М. П. Лоскутов. Как я ездил смотреть крокодилов


Советский союз — самая большая страна в мире — это всем известно. Но ее необъятную величину трудно сразу себе представить. Да мы и привыкли к этому, и нас не удивляет, например, что в северных районах Сибири стоит мороз в 30 градусов, а в это время в Туркмении, где-нибудь в Ашхабаде, больше 30 градусов тепла. Разница температуры в 60 градусов! В одном месте — суровая зима, в другом — почти тропическое лето одновременно.
Вокруг северных советских островов толпятся вечные льды. В это время на юге СССР, например в Крыму, цветут деревья, люди купаются в теплом море.
Кавказ и Закавказье еще южнее Крыма. В Батуме и Эривани часто целый год совсем не бывает снега. Южнее всего в Закавказье лежит поселок Астара, в Азербайджане, — здесь частица территории СССР далеко врезывается в Иран — до 39 градусов северной широты.
Но есть советская земля еще южнее Астары и всего Закавказья. Это место называется Кушка. Оно в Туркменской ССР, на границе Афганистана. Здесь и есть самая южная точка Союза.
Африка, Алжир, Тунис — для нас нечто необыкновенно южное и далекое. Но не все знают, что советская Кушка лежит на одной параллели с северным побережьем Африки. И даже Тунис, Алжир и Гибралтар севернее ее.
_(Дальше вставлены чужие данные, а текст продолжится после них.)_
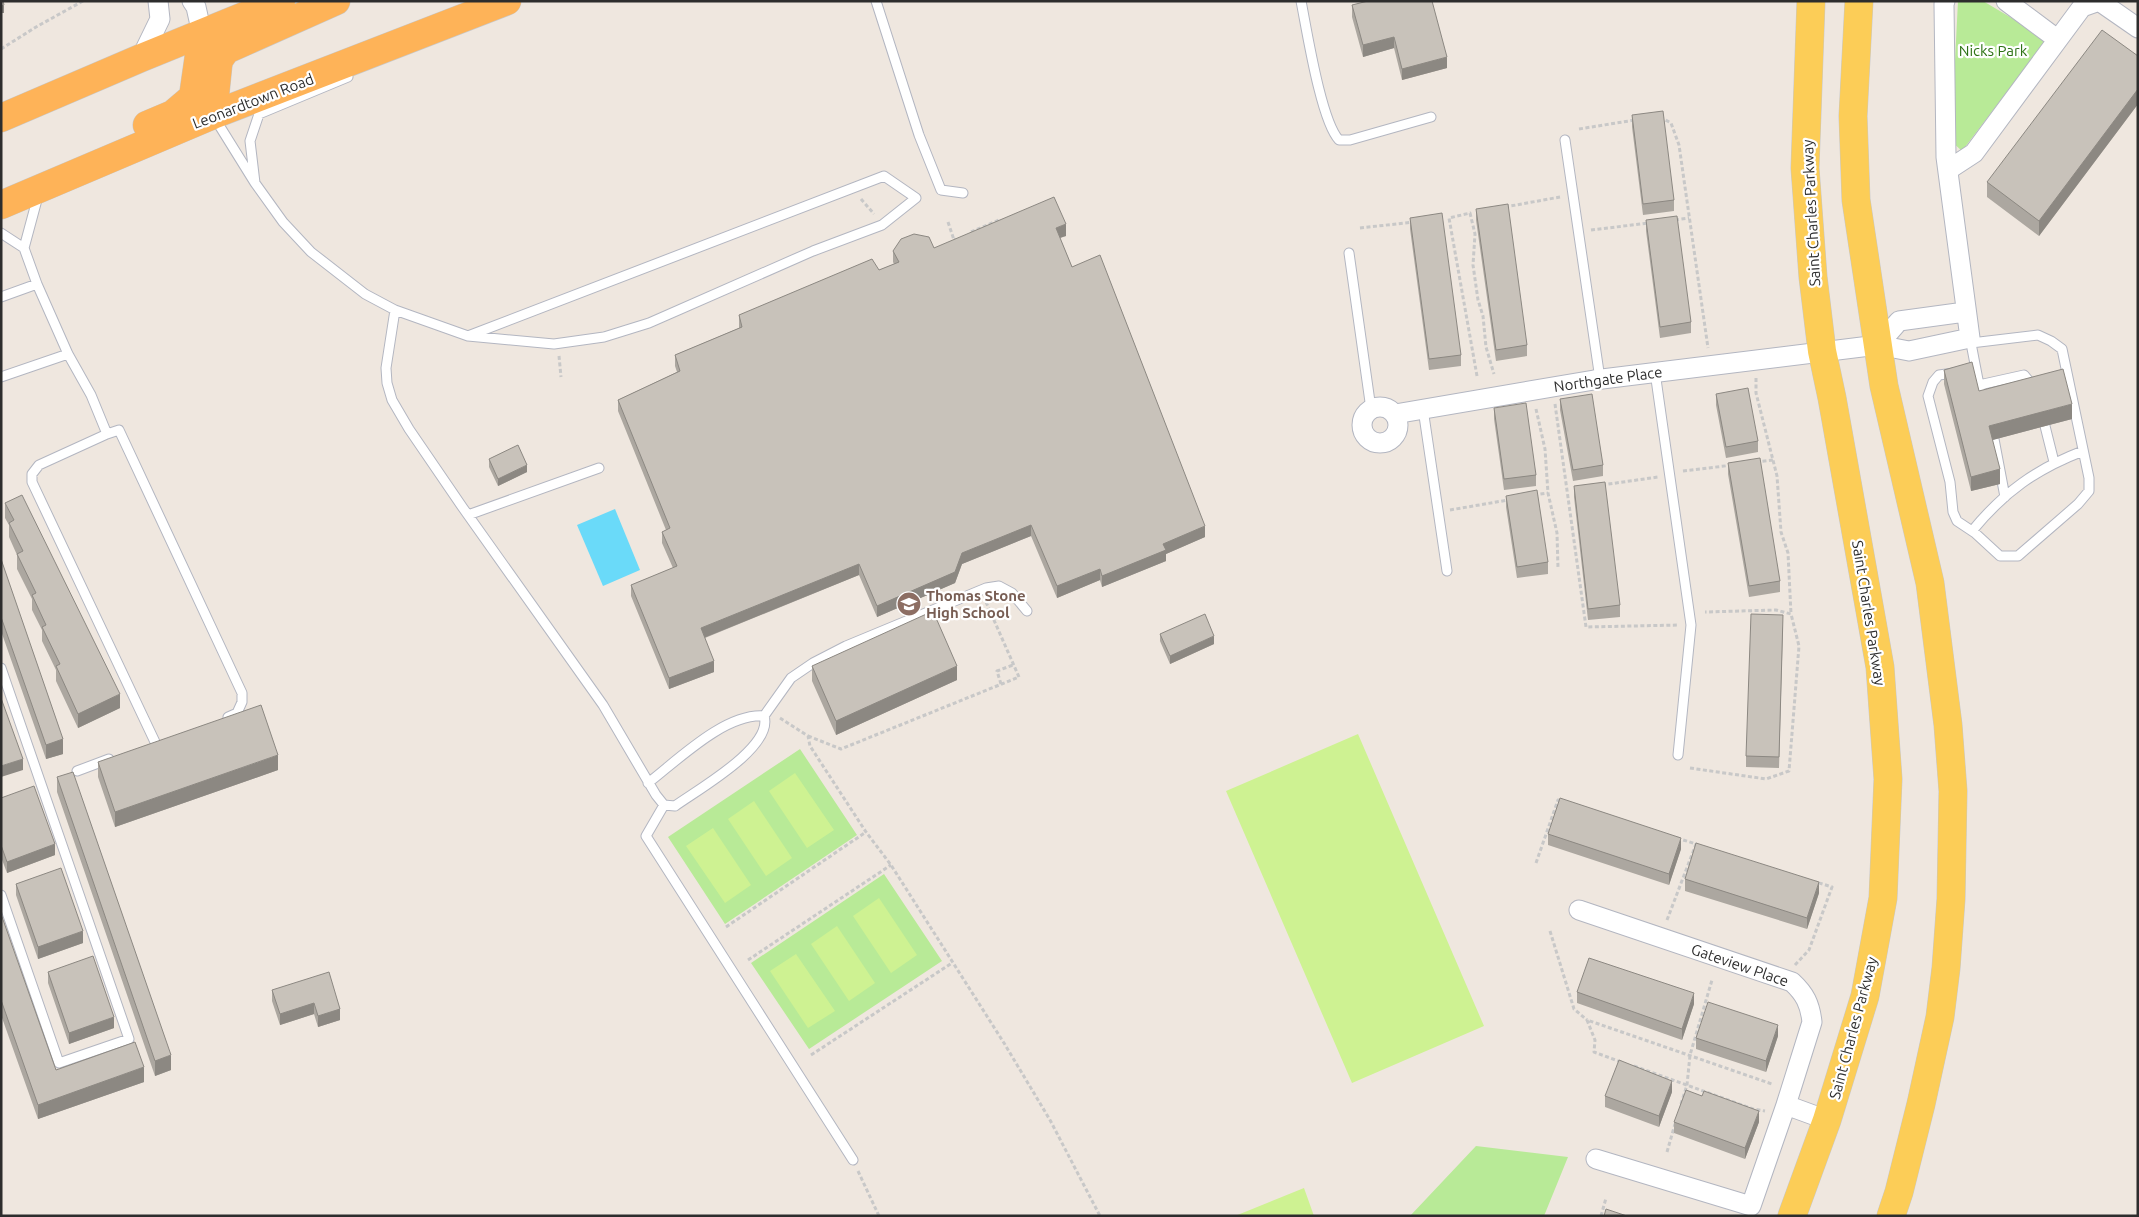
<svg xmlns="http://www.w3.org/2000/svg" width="2139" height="1217" font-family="Ubuntu,sans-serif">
  <rect width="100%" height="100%" fill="#efe7df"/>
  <path fill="#b8ea97" d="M1958,1H1983L2047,39L1962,151L1951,141Z
    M800,749L857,835L725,924L668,837Z
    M884,874L942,961L809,1049L751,963Z
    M1476,1146L1568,1157L1544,1216H1410Z"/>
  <path fill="#cef292" d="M1358,734L1484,1026L1352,1083L1226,791Z
    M795,773L834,830L807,848L769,791Z
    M754,801L792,858L766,876L728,819Z
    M713,828L751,885L725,903L686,846Z
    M879,898L917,955L891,973L853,916Z
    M837,926L875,983L849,1001L811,944Z
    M796,954L835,1011L808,1028L770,971Z
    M1304,1188L1314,1216H1235Z"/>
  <path fill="#6adaf9" d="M615,509L640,570L603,586L577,525Z"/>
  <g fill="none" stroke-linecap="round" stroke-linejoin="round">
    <defs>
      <path id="service" d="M876,1L919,135L941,190L963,193
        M1301,1C1307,31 1321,121 1339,140H1350L1431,117
        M214,117L255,183L250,141L259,114L348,77
        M1565,140L1600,379
        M255,183L283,222L311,252L365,294L395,310L468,336L554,344L604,337L649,323L813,251L882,225L916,198L884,176L468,336
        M1,233L24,248
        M1349,253L1371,409
        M37,284L24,248L38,196
        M1,297L37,284L68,354L91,395L107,434L119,430L242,693V702L237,713L228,717
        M395,310L386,368L387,383L392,400L409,429L463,508L603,705L656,795L664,805L675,806C697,790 774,747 764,716
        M1970,338L1979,385L1986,400
        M1971,343L2038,335L2051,341L2062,349L2089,478V491L2078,504L2018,556H2000L1975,533L1957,521L1953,512L1950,482L1928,396L1933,382L1939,375L1976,370
        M1655,372L1691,625L1678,755
        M1,377L68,354
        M1979,385L2024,375L2034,387
        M1423,409L1447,571
        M2045,426L2054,462
        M107,434L39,465L32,474V482L155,742
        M1994,439L2005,497
        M468,515L599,468
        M1972,531C2004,492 2036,469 2083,451
        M1,668L129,1039L59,1063L1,895
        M77,771L109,759
        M648,783C678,760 725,713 764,716L791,678L813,663L846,646L986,588L999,586L1012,593L1027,611
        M664,805L646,836L853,1160"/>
      <path id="minor" d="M192,1L196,7L202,34
        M2006,1L2057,39
        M141,58L160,19L158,1
        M1948,170L1974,153L2082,7L2099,1L2138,28
        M1878,345L1899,321L1965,312
        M1362 425a18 18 0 1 1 36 0a18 18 0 1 1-36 0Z
        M1395,414L1594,380L1878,345L1909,351L1970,338L1946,157L1944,4L1945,1
        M1579,910L1792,982C1805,994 1810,1004 1812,1022L1786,1105L1827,1120
        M1596,1159L1751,1206L1786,1105"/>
      <path id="primary" d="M1859,1L1853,116L1856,200L1884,386L1930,583L1948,725L1953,791L1951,899L1946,968L1940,1017L1921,1104L1899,1192L1891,1216
        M1792,1216L1827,1120L1865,996L1883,898L1888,779L1880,667L1832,398L1822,351L1813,277L1805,168L1811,1"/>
      <path id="trunk" d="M213,115L218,66L219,60L226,50L336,1
        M1,118L141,58L281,1
        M147,125L173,114L193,97L202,34
        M1,205L213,115L507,1"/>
    </defs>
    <use href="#service" stroke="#b3b6c1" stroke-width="11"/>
    <use href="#minor" stroke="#b3b6c1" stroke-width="21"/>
    <use href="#primary" stroke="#c8c8c8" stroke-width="29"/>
    <use href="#trunk" stroke="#c8c8c8" stroke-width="29"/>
    <path stroke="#c8c8c8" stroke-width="3" stroke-dasharray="4 2.5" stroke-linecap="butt" d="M1,49L36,27L83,1
      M1660,117L1671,123L1679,145L1708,348
      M1579,129L1635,120
      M861,199L874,214
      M1505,207L1560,197
      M1675,220L1689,218
      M948,222L954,240L956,239
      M1360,228L1414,222
      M1591,230L1649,223
      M971,232L999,220
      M559,356L561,377
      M1477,376L1449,218L1470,213L1475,234L1473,265L1478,300L1483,316L1486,347L1494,374
      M1756,378V393L1777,476L1781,532L1788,553L1791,614
      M1555,404L1586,627L1679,625
      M1536,409L1545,449L1548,493L1557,533L1558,568
      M1756,462L1773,460
      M1683,471L1733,465
      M1602,485L1658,477
      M1534,495L1548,493
      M1450,510L1508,500
      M1001,684L997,671L1013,665
      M780,718L808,736L810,746L866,832L891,865L1004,1043L1050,1120L1100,1216
      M808,736L841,749L1019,677L986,602
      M1690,768L1766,779L1789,771L1799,646L1791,614L1776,610L1705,612
      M1677,838L1696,844
      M1536,863L1558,800L1562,802
      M1667,920L1696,844L1698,845
      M726,927L866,832
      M1550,931L1574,1009L1587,1020
      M748,960L891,865
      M1795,965L1809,950L1832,887L1816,882
      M811,1055L952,963
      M1621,1062L1594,1052L1595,1040L1587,1020L1772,1084
      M1634,1066L1753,1109L1765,1111
      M1681,1104L1687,1085L1690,1055L1712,980
      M1667,1152L1675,1124
      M858,1171L879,1216
      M1601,1216L1606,1198"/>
    <use href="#service" stroke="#fff" stroke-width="9"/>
    <use href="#minor" stroke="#fff" stroke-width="19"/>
    <use href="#primary" stroke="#fccd57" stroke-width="28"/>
    <use href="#trunk" stroke="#feb358" stroke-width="28"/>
  </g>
  <path fill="#aca7a0" d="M1352,5L1447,68L1402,80L1394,48L1363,57L1352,17Z
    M2138,56V104L2039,236L1987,197V182Z
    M1632,115L1674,200V211L1643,215L1632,127Z
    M1476,209L1527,345V356L1496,361L1476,220Z
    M1410,218L1461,355V366L1429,370L1410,229Z
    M1646,220L1691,322V333L1660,338L1646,231Z
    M1066,236L1060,238L1072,267L1205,537L1166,554V561L1102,587L1100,580L1057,598L1031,536L962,564L955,583L877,617L859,575L705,638L714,672L669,689L631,596V585L673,568L662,543V532L666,530L618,411V400L677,372L675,366V355L739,328V315L879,270L894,264L893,262V251L934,248Z
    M1944,370L1979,391L2072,419L1992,440L2000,484L1971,491L1944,384Z
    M1716,394L1758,441V452L1726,458L1716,405Z
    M1560,399L1603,465V476L1573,481L1560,410Z
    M1494,408L1536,475V486L1504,490L1494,419Z
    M489,459L527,472L498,486L489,467Z
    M1728,463L1780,581V592L1749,597L1728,474Z
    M1574,486L1620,605V617L1588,620L1574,497Z
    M1506,496L1548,562V574L1517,578L1506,507Z
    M5,503L120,708L78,728L56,681V670L42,641V630L32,610V599L17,569V555L9,537V525L5,518Z
    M1,559L63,754L46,759L1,631Z
    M1783,626L1779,768L1746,767V756Z
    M1160,634L1214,644L1170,664L1160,641Z
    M812,666L957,680L836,735L812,681Z
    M98,762L278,770L115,827L98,777Z
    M57,777L171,1070L155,1076L57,792Z
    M1,798L55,855L7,873L1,857Z
    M1548,834L1681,849L1669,885L1548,845Z
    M1685,879L1819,893L1807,929L1685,891Z
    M16,884L83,943L38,959L16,895Z
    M1,914L56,1070L144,1082L38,1119L1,1015Z
    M48,972L114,1028L69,1044L48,983Z
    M272,990L340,1009V1020L318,1027L314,1014L280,1025L272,1001Z
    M1577,992L1694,1004L1682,1040L1577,1003Z
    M1778,1036L1766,1072L1696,1049V1038Z
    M1672,1092L1659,1127L1605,1107V1096Z
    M1702,1096L1759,1122L1745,1159L1674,1133V1122Z"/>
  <path fill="#8c8882" d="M4,5V13H1V6Z
    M1394,37V48L1363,57V45Z
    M1447,57V68L1402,80V69Z
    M2138,89V104L2039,236V221Z
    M1066,224V236L1056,239V228Z
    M2072,404V419L1989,441V426Z
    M527,465V472L498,486V479Z
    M2000,469V484L1971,491V477Z
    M1031,525V536L962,564L955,583L877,617V606L962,553Z
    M1205,526V537L1166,554V561L1102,587V576L1163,544Z
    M859,564V575L701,639V628Z
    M1100,569V580L1057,598V586Z
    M1214,636V644L1170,664V656Z
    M714,661V672L669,689V678Z
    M957,666V680L836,735V721Z
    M120,694V708L78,728V714Z
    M63,739V754L46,759V745Z
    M278,755V770L115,827V812Z
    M23,759V770L1,777V766Z
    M1681,838V849L1669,885V874Z
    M55,844V855L7,873V862Z
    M1819,882V893L1807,929V918Z
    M83,931V943L38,959V947Z
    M1694,993V1004L1682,1040V1029Z
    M314,1003V1014L280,1025V1014Z
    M340,1009V1020L318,1027V1016Z
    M114,1017V1028L69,1044V1033Z
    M1778,1025V1036L1766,1072V1061Z
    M171,1055V1070L155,1076V1061Z
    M144,1067V1082L38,1119V1105Z
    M1672,1081V1092L1659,1127V1116Z
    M1759,1111V1122L1745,1159V1148Z"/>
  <path fill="#c8c2ba" stroke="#8c8882" d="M1,1H3L4,5L1,6Z
    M1368,1H1432L1447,57L1402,69L1394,37L1363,45L1352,5Z
    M2102,30L2138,56V89L2039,221L1987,182Z
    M1663,111L1674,200L1643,204L1632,115Z
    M1054,197L1066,224L1056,228L1072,267L1100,255L1205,526L1163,544L1166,550L1102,576L1100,569L1057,586L1031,525L962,553L955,572L877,606L859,564L701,628L714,661L669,678L631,585L677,566L662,532L670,528L618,400L680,371L675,355L742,327L739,315L872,259L879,270L899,262L893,251L901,239L914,234L929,237L934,248Z
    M1508,204L1527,345L1496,350L1476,209Z
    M1442,213L1461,355L1429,359L1410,218Z
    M1677,216L1691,322L1660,327L1646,220Z
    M1972,362L1979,391L2063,369L2072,404L1989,426L2000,469L1971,477L1944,370Z
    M1748,388L1758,441L1726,447L1716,394Z
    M1592,394L1603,465L1573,470L1560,399Z
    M1526,403L1536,475L1504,479L1494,408Z
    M518,445L527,465L498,479L489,459Z
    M1760,458L1780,581L1749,586L1728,463Z
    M1605,482L1620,605L1588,609L1574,486Z
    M1537,490L1548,562L1517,567L1506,496Z
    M22,495L120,694L78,714L56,666L60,664L42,627L46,625L32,595L36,593L17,554L23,551L9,523L14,520L5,503Z
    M1,559L63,739L46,745L1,617Z
    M933,611L957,666L836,721L812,666Z
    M1205,614L1214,636L1170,656L1160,634Z
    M1751,614L1783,615L1779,757L1746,756Z
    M1,698L23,759L1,766Z
    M261,705L278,755L115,812L98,762Z
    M73,772L171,1055L155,1061L57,777Z
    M34,786L55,844L7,862L1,845V798Z
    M1560,798L1681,838L1669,874L1548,834Z
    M1696,843L1819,882L1807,918L1685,879Z
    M61,868L83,931L38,947L16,884Z
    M1,914L56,1070L135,1042L144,1067L38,1105L1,1000Z
    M93,956L114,1017L69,1033L48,972Z
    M1589,958L1694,993L1682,1029L1577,992Z
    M329,972L340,1009L318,1016L314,1003L280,1014L272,990Z
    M1708,1002L1778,1025L1766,1061L1696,1038Z
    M1619,1060L1672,1081L1659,1116L1605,1096Z
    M1686,1090L1702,1096L1704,1091L1759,1111L1745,1148L1674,1122Z
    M1606,1209L1627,1216H1604Z"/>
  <defs>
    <symbol id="school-disc" viewBox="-11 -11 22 22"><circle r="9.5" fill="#8d6e63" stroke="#fff"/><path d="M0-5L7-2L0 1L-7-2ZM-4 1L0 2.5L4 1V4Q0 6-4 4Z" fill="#fff"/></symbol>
  </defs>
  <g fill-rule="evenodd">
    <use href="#school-disc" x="895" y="590" width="28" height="28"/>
  </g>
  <g text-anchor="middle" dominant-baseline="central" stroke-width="4.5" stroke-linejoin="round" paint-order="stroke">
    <g font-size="15" fill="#2d7215" stroke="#fff">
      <text x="1993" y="50">Nicks Park</text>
    </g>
    <g font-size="15" fill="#2d2d2d" stroke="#fff">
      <text transform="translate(253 101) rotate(-21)">Leonardtown Road</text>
      <text transform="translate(1811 213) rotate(-93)">Saint Charles Parkway</text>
      <text transform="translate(1608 379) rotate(-8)">Northgate Place</text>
      <text transform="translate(1869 613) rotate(81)">Saint Charles Parkway</text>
      <text transform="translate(1740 965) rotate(19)">Gateview Place</text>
      <text transform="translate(1853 1028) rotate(-75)">Saint Charles Parkway</text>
    </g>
    <g font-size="15" font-weight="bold" fill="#785e54" stroke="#fff" text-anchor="start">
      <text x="926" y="595">Thomas Stone<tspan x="926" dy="17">High School</tspan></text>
    </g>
  </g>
  <rect width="2139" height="1217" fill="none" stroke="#2d2d2d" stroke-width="5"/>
</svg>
«Какая же она, эта самая Кушка?» — думал я часто, рассматривая карту. В воображении мне рисовались пальмы, бананы, попугаи, даже крокодилы; почему же не быть советским крокодилам? Ведь тигры и антилопы у нас есть!
Я очень люблю рассматривать географическую карту и представлять себе различные пункты и уголки страны, а потом — в случае возможности — повидать их в натуре. И в Кушку я поехал, собственно, поискать крокодилов. Больше дел у меня никаких там не было. А находился я тогда недалеко, в Мервском оазисе, так что нужно было совершить небольшой крюк по железнодорожной ветке, километров в 300.
Приехал я в Кушку в декабре. Здесь уже стояла весна, но снег еще то шел, то опять таял — была какая-то ерунда. За окном вагона все время бежали высокие холмы, очень пустынные и унылые. Наконец, поезд вошел в какие-то ворота и остановился. Я вышел из вагона и увидел маленькую станцию. За ней расположился небольшой поселок из нескольких улиц. Площадь, по площади ходил теленок. Все это было заключено в каменную крепостную стену, которая окружала поселок, шла по холмам и замыкалась в круг.
Это была крепость Кушка. Построена она 50 лет назад, когда царские войска завоевали эти места. Крепость была поставлена, чтобы защищаться от афганцев.
Я обошел улицы, посмотрел на теленка, поднялся на холмы, потрогал руками крепостную стену. Она была старая и рыхлая. На холмах ничего не росло и лежал мокрый снег. Никаких бананов и попугаев не было.
С холмов видно было, как по поселку ходили красноармейцы и редкие штатские прохожие. Это были тоже наши советские граждане. «Эх, куда забрались жить, на одну параллель с Гибралтаром. Молодцы!» — подумал я.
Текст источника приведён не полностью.